The INDICO bio-repository opens up new avenues to initiate large-scale studies that can unravel new risk factors and pre-diagnostic markers at the genetic, epigenetic, metabolite, and proteomic levels for T2D, its associated and related traits. DNA repository will serve as a valuable resource to understand the synergistic role of genetic and epigenetic factors in the pathogenesis of T2D through large-scale studies. Our previous candidate gene studies which identified a couple of novel putative T2D genes, (Tabassum et al. 2008, 2010) suggest that exploration of genetic factors in Indian population can lead to better understanding of T2D. This huge DNA repository also provides opportunity to discover rare variants for T2D that will be a testimony for the “mosaic model” (Sharma et al. 2005) which propose that T2D results from interactions among large number of rare alleles, smaller number of common alleles and the environment. Recently we have completed the genotyping of the first type 2 diabetes GWAS in Indian population using the 610 Quad chips. We expect this GWAS to not only reveal novel loci for T2D but also serve as a dataset for GWA analysis for large number of anthropometric and quantitative metabolic traits such as BMI, blood pressure, plasma glucose, lipids, etc.

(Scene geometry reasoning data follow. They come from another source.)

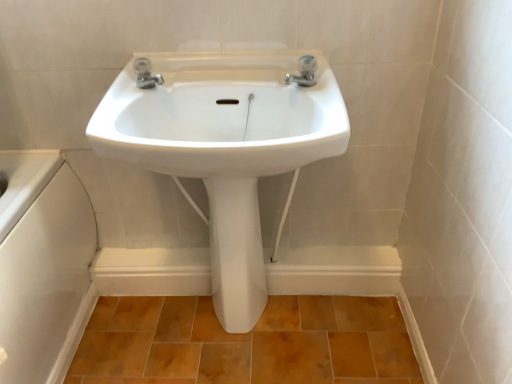
Where is `free location to the left of white glossy pedestal at center`? The width and height of the screenshot is (512, 384). free location to the left of white glossy pedestal at center is located at coordinates (182, 328).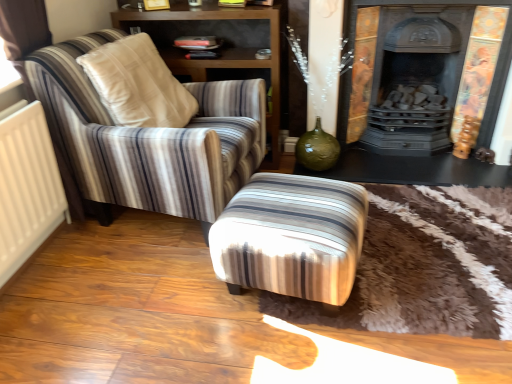
The width and height of the screenshot is (512, 384). I want to click on vacant area on top of black glossy table at lower right (from a real-world perspective), so click(400, 157).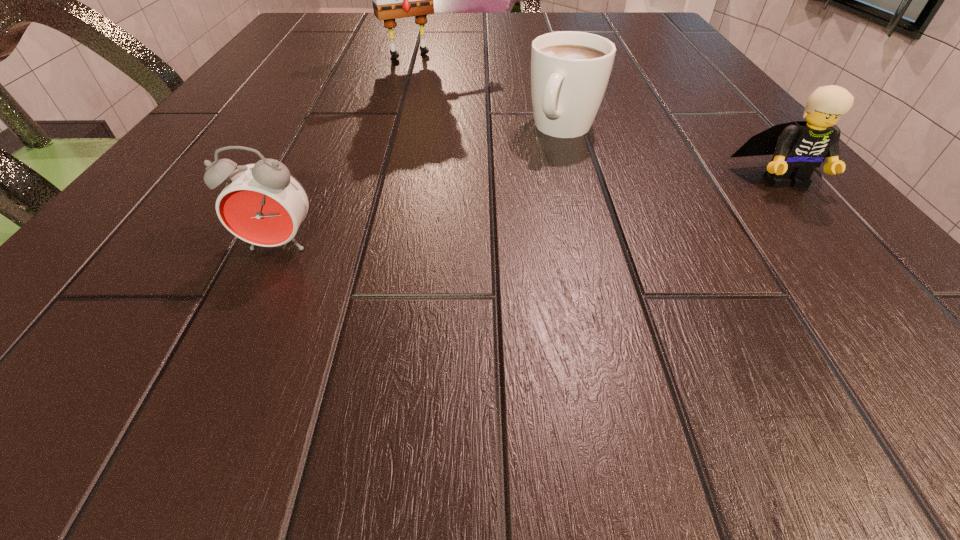
In the image, there is a desktop. In order to click on vacant region at the near edge in this screenshot , I will do `click(507, 274)`.

The height and width of the screenshot is (540, 960). In order to click on blank area at the left edge in this screenshot , I will do `click(304, 68)`.

The image size is (960, 540). In the image, there is a desktop. What are the coordinates of `vacant region at the right edge` in the screenshot? It's located at (804, 219).

The image size is (960, 540). I want to click on free space at the near left corner of the desktop, so click(x=170, y=254).

Locate an element on the screen. This screenshot has width=960, height=540. vacant space at the far right corner is located at coordinates (629, 35).

I want to click on free spot between the rightmost object and the tallest object, so click(596, 117).

The height and width of the screenshot is (540, 960). What are the coordinates of `free spot between the alarm clock and the farthest object` in the screenshot? It's located at (345, 150).

You are a GUI agent. You are given a task and a screenshot of the screen. Output one action in this format:
    pyautogui.click(x=<x>, y=<y>)
    Task: Click on the blank region between the sponge and the second farthest object
    
    Given the screenshot: What is the action you would take?
    pyautogui.click(x=487, y=92)

Find the location of a particular element. This screenshot has width=960, height=540. free point between the sponge and the alarm clock is located at coordinates (345, 150).

The image size is (960, 540). Find the location of `free point between the tallest object and the alarm clock`. free point between the tallest object and the alarm clock is located at coordinates (345, 150).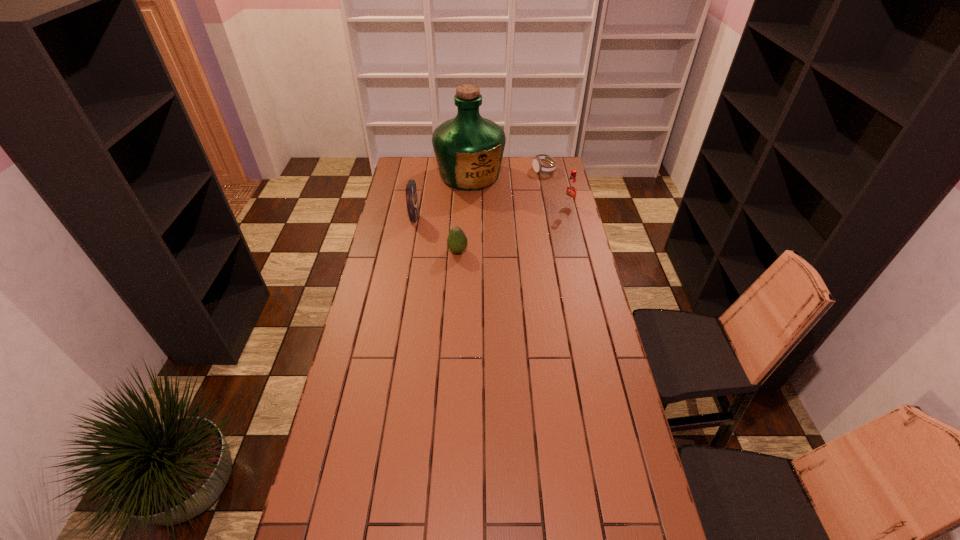
Identify the location of object present at the left edge. (411, 190).

You are a GUI agent. You are given a task and a screenshot of the screen. Output one action in this format:
    pyautogui.click(x=<x>, y=<y>)
    Task: Click on the root beer positioned at the right edge
    
    Given the screenshot: What is the action you would take?
    pyautogui.click(x=570, y=191)

Where is `watch located in the right edge section of the desktop`? The height and width of the screenshot is (540, 960). watch located in the right edge section of the desktop is located at coordinates (538, 166).

Locate an element on the screen. object positioned at the far right corner is located at coordinates (538, 166).

I want to click on vacant region at the far edge of the desktop, so tap(516, 175).

The width and height of the screenshot is (960, 540). In order to click on vacant space at the left edge in this screenshot , I will do `click(386, 312)`.

The image size is (960, 540). In the image, there is a desktop. Identify the location of vacant space at the right edge. (610, 372).

In the image, there is a desktop. Identify the location of vacant space at the far left corner. (418, 166).

Find the location of a particular element. This screenshot has height=540, width=960. vacant space at the near left corner of the desktop is located at coordinates (322, 534).

Identify the location of empty space between the leftmost object and the root beer. The width and height of the screenshot is (960, 540). (492, 213).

Apart from this, the whole genome genotyping data of the 1,250 controls which are well characterized can also be used as control dataset for number of other complex disorders such as type 1 diabetes, chronic pancreatitis, hypertension, polycystic kidney disorder etc. Proteome analysis at different pre-disease and disease states can lead to the identification of protein and metabolic biomarkers that may be predictive of the disease manifestation. Differential gene expression and methylation profiles would be a key to mechanistically dissecting the development of the disease and identifying novel drug targets. To aid this, the tissue repository will allow tissue specific epigenetic and gene expression studies for T2D. Moreover, the superimposition of GWAS data with these exhaustive epigenetic and proteomics profiling will help us understand the correlation between the genome, proteome and epigenome, thus revealing example of gene environment interaction. This will be crucial in developing a complete picture of the disease leading to better treatment and healthcare policy.

Summary

The consortium deemed the resource fabrication pertinent to divulge the risk factors accountable for the high vulnerability of Indians to T2D by identifying pre-diagnostic markers at genetic, epigenetic, metabolite and proteomic levels for managing T2D and other related life style disorders. We also hope that INDICO will eventually be of value to not just the diabetes research community but would be able to contribute towards an improved understanding, diagnosis and prevention of numerous complex human disorders.